La atmósfera de la casona se había vuelto opresiva, como si las mismas paredes estuvieran imbuidas con la angustia de las almas atrapadas. Samuel sabía que no podía escapar. La historia de la Junta de los Ríos se había entrelazado con la suya, y solo había una manera de encontrar respuestas, de poner fin a aquella pesadilla: debía enfrentarse a sus propios miedos, a la sombra de la muerte que siempre había temido.

La noche siguiente, armado con la determinación que solo el desespero puede proporcionar, Samuel regresó a la Junta de los Ríos. Esta vez, no fue solo como un testigo, sino como un actor dispuesto a enfrentarse a su destino. Las voces de los muertos lo guiaron, un coro de lamentos que lo envolvía como un manto.

Al llegar, el espectro del rey Rodrigo lo estaba esperando. Esta vez, Samuel no sintió miedo, sino una extraña paz, como si en aquel lugar, entre la vida y la muerte, hubiera encontrado finalmente su propósito.

Estoy listo —dijo Samuel, con una voz firme—. Llévame con ellos.

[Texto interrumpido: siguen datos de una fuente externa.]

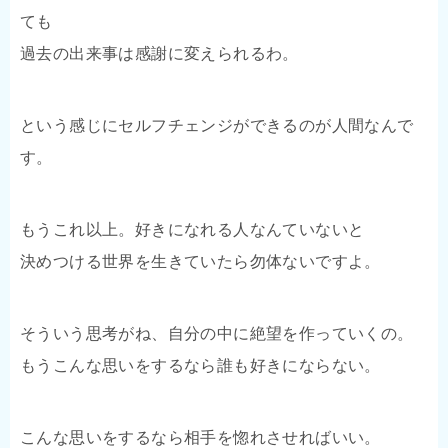
ても
過去の出来事は感謝に変えられるわ。
という感じにセルフチェンジができるのが人間なんで
す。
もうこれ以上。好きになれる人なんていないと
決めつける世界を生きていたら勿体ないですよ。
そういう思考がね、自分の中に絶望を作っていくの。
もうこんな思いをするなら誰も好きにならない。
こんな思いをするなら相手を惚れさせればいい。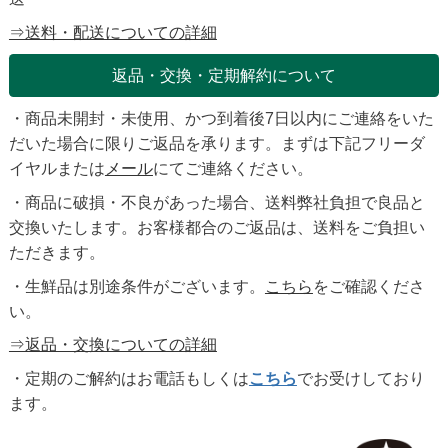
⇒送料・配送についての詳細
返品・交換・定期解約について
・商品未開封・未使用、かつ到着後7日以内にご連絡をいた
だいた場合に限りご返品を承ります。まずは下記フリーダ
イヤルまたは
メール
にてご連絡ください。
・商品に破損・不良があった場合、送料弊社負担で良品と
交換いたします。お客様都合のご返品は、送料をご負担い
ただきます。
・生鮮品は別途条件がございます。
こちら
をご確認くださ
い。
⇒返品・交換についての詳細
・定期のご解約はお電話もしくは
こちら
でお受けしており
ます。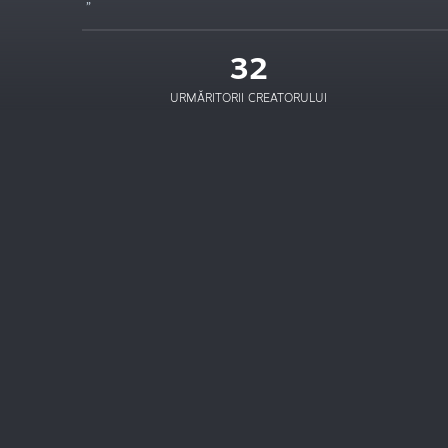
32
URMĂRITORII CREATORULUI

El rey Rodrigo asintió lentamente, y en ese instante, Samuel sintió cómo su cuerpo se desvanecía, como si las barreras entre el mundo de los vivos y los muertos se hubieran roto. Su alma fue arrastrada hacia el río, donde se unió a las otras almas perdidas, atrapadas en un ciclo eterno de sufrimiento y redención.

Los habitantes de la pedanía cuentan que, desde aquella noche, los gritos en la Junta de los Ríos cesaron. Algunos dicen que las almas de los caídos, incluido el rey Rodrigo, finalmente, encontraron la paz. Otros creen que simplemente encontraron una nueva víctima, alguien cuyo destino estaba sellado desde el momento en que llegó a la casona.

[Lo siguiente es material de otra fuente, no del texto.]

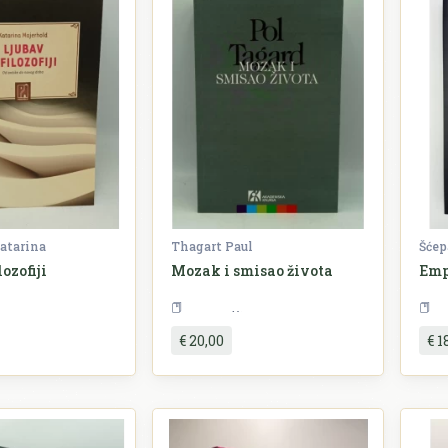
atarina
Thagart Paul
Šćep
lozofiji
Mozak i smisao života
Emp
Filozofija
Filozofija
€ 20,00
€ 1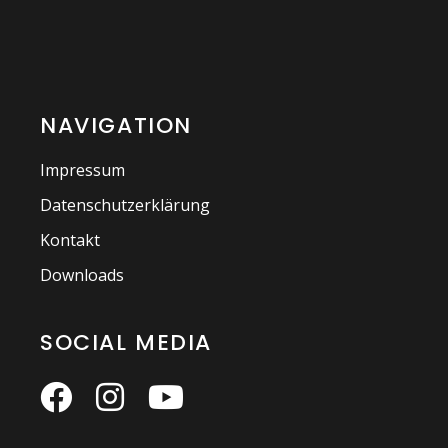
NAVIGATION
Impressum
Datenschutzerklärung
Kontakt
Downloads
SOCIAL MEDIA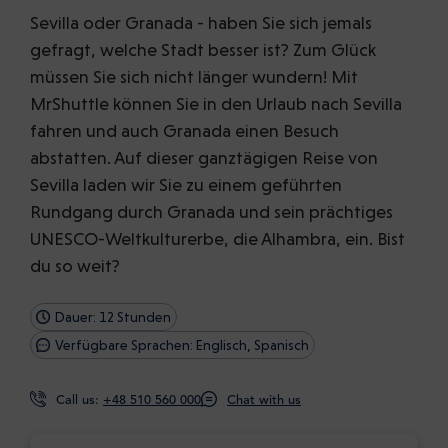
Sevilla oder Granada - haben Sie sich jemals
gefragt, welche Stadt besser ist? Zum Glück
müssen Sie sich nicht länger wundern! Mit
MrShuttle können Sie in den Urlaub nach Sevilla
fahren und auch Granada einen Besuch
abstatten. Auf dieser ganztägigen Reise von
Sevilla laden wir Sie zu einem geführten
Rundgang durch Granada und sein prächtiges
UNESCO-Weltkulturerbe, die Alhambra, ein. Bist
du so weit?
Dauer: 12 Stunden
Verfügbare Sprachen: Englisch, Spanisch
Call us:
+48 510 560 000
Chat with us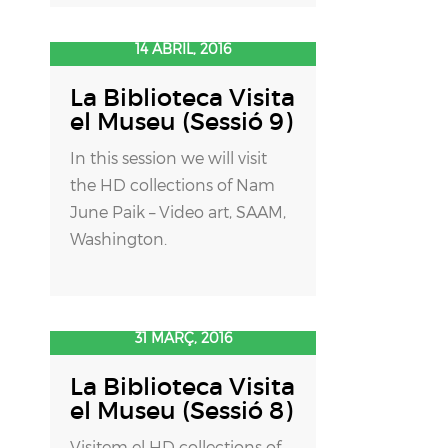
14 ABRIL, 2016
La Biblioteca Visita
el Museu (Sessió 9)
In this session we will visit
the HD collections of Nam
June Paik – Video art, SAAM,
Washington.
31 MARÇ, 2016
La Biblioteca Visita
el Museu (Sessió 8)
Visitem el HD collections of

Lo cierto es que la historia de Samuel se convirtió en una leyenda más, una que se suma al rico tapiz de mitos y realidades que envuelven aquel lugar. Y aunque algunos insisten en que no son más que cuentos para asustar a los niños, hay quienes saben que, en la noche de Difuntos, cuando el viento sopla fuerte y la niebla se levanta sobre los ríos, las almas de los muertos aún vagan por la Junta de los Ríos, buscando un final que siempre les será esquivo.

Y tal vez, solo tal vez, el nombre de Samuel, el extraño que llegó a Arcos de la Frontera en busca de respuestas, se susurre junto al de Rodrigo, como un eco que resuena en la eternidad.